My end goal is to transform the tab delimited data from enrich job in a JSON format.
Sorry to hear you are having problems! It looks like at least one dependency (scalaz) is missing when you run your Spark Scala app. How are you running your app? Are you creating a fat jar which bundles all dependencies?
So I managed to pull in kinesis stream and even able to store the raw beacon from the spark streaming to S3 path.
But now when i apply the transform function of the Analytic SDK it give empty response, ideally it should return a json response.
import com.snowplowanalytics.snowplow.analytics.scalasdk.json.EventTransformer
val kinesisStreams = (0 until numShards).map { i =>
KinesisUtils.createStream(ssc, streamName, endpointUrl, Seconds(10),
InitialPositionInStream.TRIM_HORIZON, StorageLevel.MEMORY_AND_DISK_2)
}
// Union all the streams
val unionStream = ssc.union(kinesisStreams)
// convert each record of type Byte to string
val words = unionStream.flatMap(new String(_).split("\\s+"))
val prefix = "s3://cdpsnowplow/2016-07-25/"
words.foreachRDD(wordRdd => {
if (!wordRdd.isEmpty) {
val events =wordRdd.map(line => EventTransformer.transform(line)).flatMap(_.toOption)

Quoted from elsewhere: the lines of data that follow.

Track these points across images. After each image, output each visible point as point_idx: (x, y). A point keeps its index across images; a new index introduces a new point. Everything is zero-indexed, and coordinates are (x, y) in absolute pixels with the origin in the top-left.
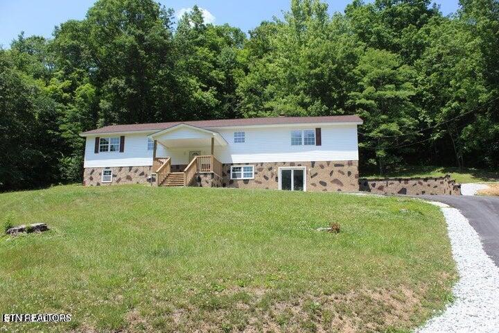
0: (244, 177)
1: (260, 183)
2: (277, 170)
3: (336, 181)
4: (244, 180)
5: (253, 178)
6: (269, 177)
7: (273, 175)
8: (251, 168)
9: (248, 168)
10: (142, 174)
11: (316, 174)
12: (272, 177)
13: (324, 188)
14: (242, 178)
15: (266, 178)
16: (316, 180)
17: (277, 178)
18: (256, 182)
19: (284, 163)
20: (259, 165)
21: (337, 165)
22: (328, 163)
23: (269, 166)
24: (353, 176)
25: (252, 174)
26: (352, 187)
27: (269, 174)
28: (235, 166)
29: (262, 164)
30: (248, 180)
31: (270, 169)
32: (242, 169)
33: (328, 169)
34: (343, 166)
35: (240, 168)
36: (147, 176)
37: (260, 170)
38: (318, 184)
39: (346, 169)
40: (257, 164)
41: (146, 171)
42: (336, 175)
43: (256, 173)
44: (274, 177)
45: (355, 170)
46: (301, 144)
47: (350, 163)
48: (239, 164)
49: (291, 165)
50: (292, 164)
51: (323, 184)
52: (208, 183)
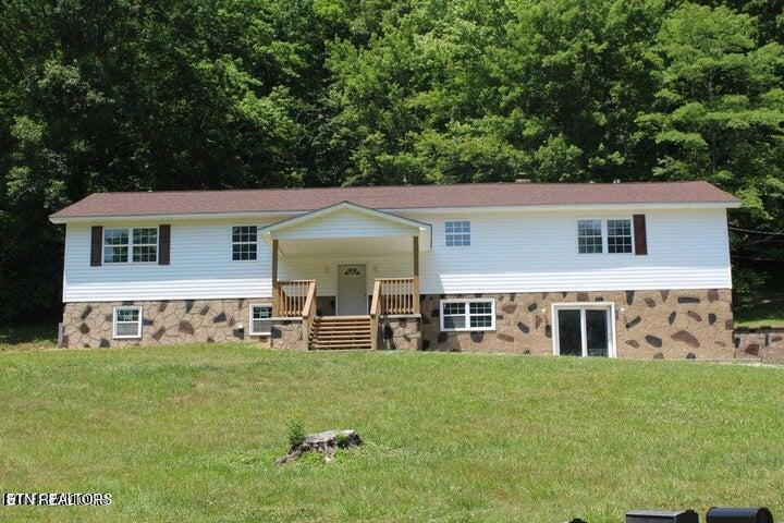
0: (473, 325)
1: (511, 339)
2: (548, 311)
3: (682, 336)
4: (473, 333)
5: (493, 328)
6: (531, 325)
7: (538, 321)
8: (488, 305)
9: (480, 305)
10: (221, 318)
11: (638, 320)
12: (537, 325)
13: (657, 350)
14: (468, 327)
15: (524, 329)
16: (638, 333)
17: (548, 328)
18: (501, 336)
19: (565, 294)
20: (507, 299)
21: (683, 300)
22: (665, 294)
23: (531, 300)
24: (720, 325)
25: (489, 318)
26: (720, 349)
27: (529, 319)
28: (450, 301)
29: (513, 295)
30: (483, 332)
31: (533, 307)
32: (467, 308)
33: (665, 308)
34: (698, 301)
35: (463, 305)
36: (232, 322)
37: (510, 309)
38: (642, 342)
39: (704, 308)
40: (501, 297)
41: (229, 310)
42: (682, 323)
43: (499, 317)
44: (543, 325)
45: (724, 309)
46: (600, 250)
47: (713, 295)
48: (460, 296)
49: (579, 300)
50: (582, 296)
51: (654, 341)
52: (409, 340)
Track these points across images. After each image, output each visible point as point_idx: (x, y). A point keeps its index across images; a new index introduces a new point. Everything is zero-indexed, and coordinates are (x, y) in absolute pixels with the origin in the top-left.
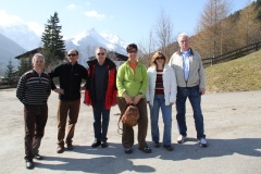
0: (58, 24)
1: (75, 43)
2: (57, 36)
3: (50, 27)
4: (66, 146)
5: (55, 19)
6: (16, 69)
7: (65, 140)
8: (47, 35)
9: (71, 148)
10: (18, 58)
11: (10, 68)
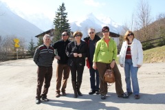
0: (65, 12)
1: (78, 25)
2: (64, 20)
3: (59, 14)
4: (61, 93)
5: (62, 8)
6: (36, 45)
7: (60, 89)
8: (57, 20)
9: (64, 94)
10: (37, 36)
11: (32, 44)
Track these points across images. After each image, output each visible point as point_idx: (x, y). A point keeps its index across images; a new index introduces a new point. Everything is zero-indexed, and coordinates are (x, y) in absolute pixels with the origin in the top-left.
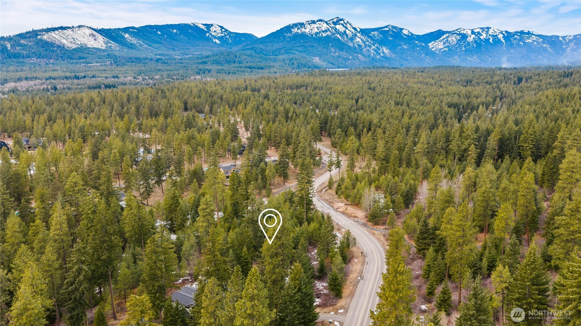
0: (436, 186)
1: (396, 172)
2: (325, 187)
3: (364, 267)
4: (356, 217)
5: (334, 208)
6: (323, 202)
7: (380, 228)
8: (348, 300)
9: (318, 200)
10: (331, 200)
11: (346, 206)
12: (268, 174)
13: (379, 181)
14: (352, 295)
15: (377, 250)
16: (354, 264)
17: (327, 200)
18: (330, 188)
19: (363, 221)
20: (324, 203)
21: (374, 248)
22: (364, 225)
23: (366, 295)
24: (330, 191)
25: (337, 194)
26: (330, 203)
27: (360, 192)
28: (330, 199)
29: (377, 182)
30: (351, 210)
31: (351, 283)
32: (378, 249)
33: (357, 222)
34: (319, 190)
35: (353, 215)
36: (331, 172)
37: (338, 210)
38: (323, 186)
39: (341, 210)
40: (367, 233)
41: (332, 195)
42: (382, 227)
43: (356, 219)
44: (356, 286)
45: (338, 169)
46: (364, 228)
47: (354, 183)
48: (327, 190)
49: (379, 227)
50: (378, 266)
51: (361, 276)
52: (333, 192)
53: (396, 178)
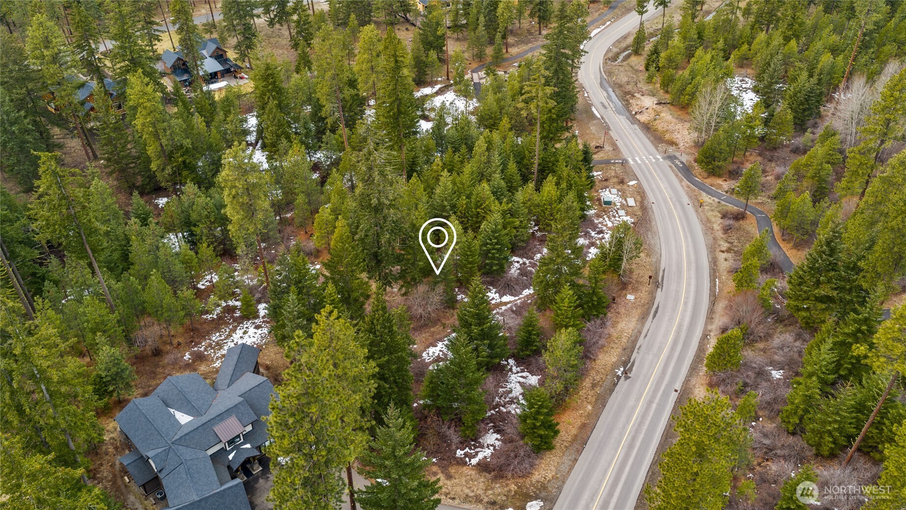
0: (888, 122)
1: (796, 26)
2: (626, 49)
3: (643, 324)
4: (672, 143)
5: (630, 112)
6: (610, 90)
7: (720, 187)
8: (567, 460)
9: (601, 84)
10: (629, 88)
11: (659, 107)
12: (502, 15)
13: (750, 44)
14: (580, 441)
15: (693, 265)
16: (622, 310)
17: (620, 86)
18: (636, 52)
19: (685, 158)
20: (612, 94)
21: (688, 256)
22: (686, 171)
23: (620, 442)
24: (634, 60)
25: (647, 70)
26: (626, 96)
27: (695, 81)
28: (628, 83)
29: (745, 47)
30: (668, 119)
31: (594, 386)
32: (697, 260)
33: (672, 158)
34: (610, 55)
35: (667, 136)
36: (644, 15)
37: (638, 117)
38: (623, 45)
39: (643, 118)
40: (686, 200)
41: (637, 71)
42: (726, 185)
43: (671, 150)
44: (601, 402)
45: (661, 7)
46: (681, 181)
47: (692, 46)
48: (628, 56)
49: (720, 181)
50: (680, 326)
51: (625, 364)
52: (639, 62)
53: (793, 43)
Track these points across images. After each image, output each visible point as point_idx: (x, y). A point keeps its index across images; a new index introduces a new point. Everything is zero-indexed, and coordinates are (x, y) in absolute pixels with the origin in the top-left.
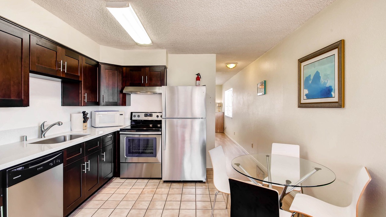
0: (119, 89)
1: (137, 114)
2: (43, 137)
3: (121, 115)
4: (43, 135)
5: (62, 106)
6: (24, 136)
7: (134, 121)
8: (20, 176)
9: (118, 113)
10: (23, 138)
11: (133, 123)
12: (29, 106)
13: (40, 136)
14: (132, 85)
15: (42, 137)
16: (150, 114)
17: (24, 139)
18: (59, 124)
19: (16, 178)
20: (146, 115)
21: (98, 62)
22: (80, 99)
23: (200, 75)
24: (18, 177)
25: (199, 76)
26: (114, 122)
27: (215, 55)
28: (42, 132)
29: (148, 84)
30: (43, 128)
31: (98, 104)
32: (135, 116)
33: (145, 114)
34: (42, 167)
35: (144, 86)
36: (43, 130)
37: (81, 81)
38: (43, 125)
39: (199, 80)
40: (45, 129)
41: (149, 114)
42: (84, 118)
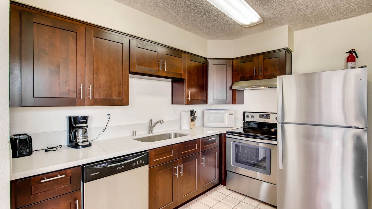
0: (229, 85)
1: (250, 115)
3: (230, 114)
5: (172, 104)
6: (134, 131)
7: (247, 122)
8: (98, 173)
9: (228, 113)
11: (246, 125)
12: (128, 105)
15: (150, 133)
16: (267, 115)
17: (134, 133)
18: (161, 122)
19: (93, 174)
20: (262, 116)
21: (206, 59)
22: (184, 98)
23: (355, 52)
24: (96, 174)
25: (354, 54)
26: (223, 122)
28: (150, 128)
29: (262, 76)
30: (151, 125)
31: (205, 102)
32: (248, 117)
33: (260, 115)
34: (122, 167)
35: (258, 79)
37: (185, 79)
38: (151, 122)
39: (354, 61)
41: (265, 115)
42: (191, 116)
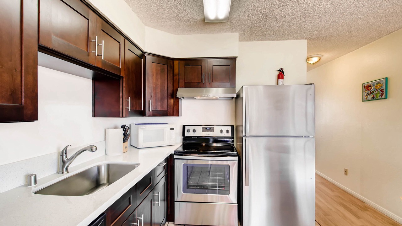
0: (170, 92)
1: (191, 128)
2: (65, 172)
3: (171, 129)
4: (65, 169)
5: (94, 118)
6: (31, 176)
7: (188, 137)
9: (168, 127)
10: (29, 178)
12: (37, 120)
13: (61, 170)
14: (188, 85)
15: (63, 173)
16: (210, 128)
17: (31, 179)
18: (92, 150)
20: (205, 130)
21: (143, 52)
22: (121, 106)
23: (283, 71)
25: (282, 73)
26: (163, 140)
27: (306, 40)
28: (64, 163)
29: (212, 84)
30: (64, 157)
31: (142, 113)
32: (188, 131)
33: (203, 128)
35: (206, 87)
36: (65, 159)
37: (123, 77)
38: (66, 152)
39: (283, 78)
40: (69, 157)
41: (208, 128)
42: (124, 134)
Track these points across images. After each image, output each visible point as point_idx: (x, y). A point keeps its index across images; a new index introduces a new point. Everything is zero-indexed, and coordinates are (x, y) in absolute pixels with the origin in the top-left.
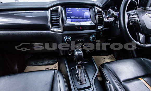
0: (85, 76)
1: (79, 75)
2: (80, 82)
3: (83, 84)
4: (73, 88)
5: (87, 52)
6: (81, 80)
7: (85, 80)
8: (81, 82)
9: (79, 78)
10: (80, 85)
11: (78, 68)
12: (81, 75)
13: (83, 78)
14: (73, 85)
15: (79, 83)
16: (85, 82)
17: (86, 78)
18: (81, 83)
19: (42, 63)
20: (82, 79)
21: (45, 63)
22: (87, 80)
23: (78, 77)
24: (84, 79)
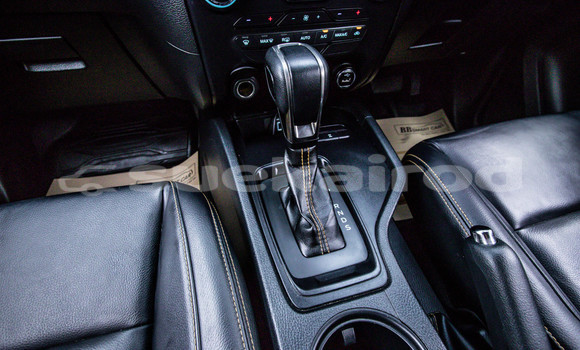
0: (336, 206)
1: (304, 204)
2: (310, 241)
3: (326, 253)
4: (274, 275)
5: (343, 77)
6: (314, 234)
7: (339, 232)
8: (315, 244)
9: (303, 221)
10: (309, 256)
11: (296, 164)
12: (312, 204)
13: (325, 220)
14: (270, 264)
15: (304, 248)
16: (338, 243)
17: (343, 220)
18: (316, 249)
19: (123, 162)
20: (320, 227)
21: (137, 159)
22: (348, 227)
23: (299, 217)
24: (331, 223)
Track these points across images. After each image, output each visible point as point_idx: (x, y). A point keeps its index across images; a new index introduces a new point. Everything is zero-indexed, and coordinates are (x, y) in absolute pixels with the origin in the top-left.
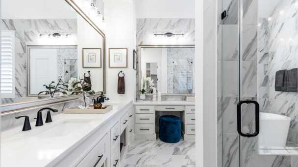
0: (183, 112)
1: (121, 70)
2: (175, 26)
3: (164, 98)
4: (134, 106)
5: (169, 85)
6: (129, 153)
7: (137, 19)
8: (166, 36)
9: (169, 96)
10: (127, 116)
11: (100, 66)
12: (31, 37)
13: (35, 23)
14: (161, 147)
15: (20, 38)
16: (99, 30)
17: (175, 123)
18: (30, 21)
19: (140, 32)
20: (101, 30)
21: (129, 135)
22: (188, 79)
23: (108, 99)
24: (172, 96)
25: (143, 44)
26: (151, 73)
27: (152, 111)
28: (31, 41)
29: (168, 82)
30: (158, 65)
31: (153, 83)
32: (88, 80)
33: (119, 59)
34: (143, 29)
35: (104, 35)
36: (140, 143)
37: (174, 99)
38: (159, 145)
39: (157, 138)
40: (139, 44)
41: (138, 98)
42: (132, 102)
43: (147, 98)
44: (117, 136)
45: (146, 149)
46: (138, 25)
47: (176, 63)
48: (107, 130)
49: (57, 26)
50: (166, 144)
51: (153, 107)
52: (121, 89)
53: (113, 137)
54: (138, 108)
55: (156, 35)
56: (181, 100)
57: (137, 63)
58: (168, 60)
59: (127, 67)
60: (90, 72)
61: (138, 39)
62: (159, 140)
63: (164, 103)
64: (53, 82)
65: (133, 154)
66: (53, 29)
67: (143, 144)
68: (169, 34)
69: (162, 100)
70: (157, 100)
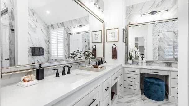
0: (168, 76)
1: (114, 43)
2: (159, 4)
3: (148, 63)
4: (124, 67)
5: (154, 53)
6: (119, 100)
7: (126, 7)
8: (151, 14)
9: (153, 62)
10: (117, 75)
11: (101, 42)
12: (70, 30)
13: (72, 22)
14: (145, 101)
15: (66, 31)
16: (100, 19)
17: (159, 85)
18: (69, 21)
19: (129, 16)
20: (102, 19)
21: (119, 88)
22: (175, 48)
23: (105, 62)
24: (156, 62)
25: (131, 24)
26: (140, 44)
27: (138, 72)
28: (70, 31)
29: (153, 51)
30: (144, 38)
31: (139, 51)
32: (94, 50)
33: (113, 36)
34: (131, 13)
35: (104, 22)
36: (128, 95)
37: (159, 64)
38: (143, 100)
39: (142, 94)
40: (128, 24)
41: (126, 62)
42: (122, 65)
43: (134, 62)
44: (108, 88)
45: (132, 100)
46: (127, 11)
47: (161, 36)
48: (100, 82)
49: (81, 21)
50: (150, 100)
51: (138, 70)
52: (114, 56)
53: (105, 88)
54: (126, 70)
55: (141, 15)
56: (165, 66)
57: (126, 38)
58: (153, 33)
59: (118, 41)
60: (95, 45)
61: (127, 21)
62: (143, 96)
63: (148, 67)
64: (74, 52)
65: (121, 101)
66: (79, 24)
67: (130, 96)
68: (153, 13)
69: (147, 65)
70: (142, 65)
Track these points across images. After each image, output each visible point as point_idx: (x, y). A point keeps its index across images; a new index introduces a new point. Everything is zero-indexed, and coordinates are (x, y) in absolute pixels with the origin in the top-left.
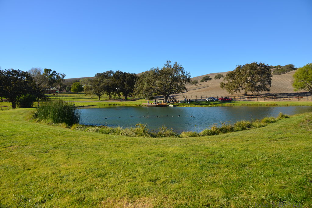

events.saveAsTextFile(prefix)
}
})
// Start the streaming context and await termination
ssc.start()
ssc.awaitTermination()
Scala’s not my thing but it could mean the transform failed for some reason. In my experience transform() returns nothing on lines that failed to parse.
If that’s the case then: EventTransformer.transform(line)).filter(_.isFailure).flatMap(_.toOption).size() should return greater than 0.
edit - above should be:EventTransformer.transform(line)).filter(_.isFailure).size()
@Shin is right - most likely is that your lines are ending up on the Failure[] side of the transformation output (rather than as a Success[String]. You need to dig into the failure messages to find out what is going wrong…
Failure(NonEmptyList(Expected 131 fields, received 1 fields. This may be caused by attempting to use this SDK version on an older or newer version of Snowplow enriched events.))
Hey @PuneetBabbar - it doesn’t sound like you are feeding the transformer with Snowplow enriched events. The strings you are providing to the transformer have no tabs in them, which does not fit with the Snowplow enriched event at all.
Could you draw out your Kinesis pipeline using ASCII art?
I haven’t quite figured out what to do with bad rows coming from the enriched stream (we’re not in production yet) but for debugging I’m using one of the many “Kinesis tail” utilities to watch the bad event stream and dump them to console.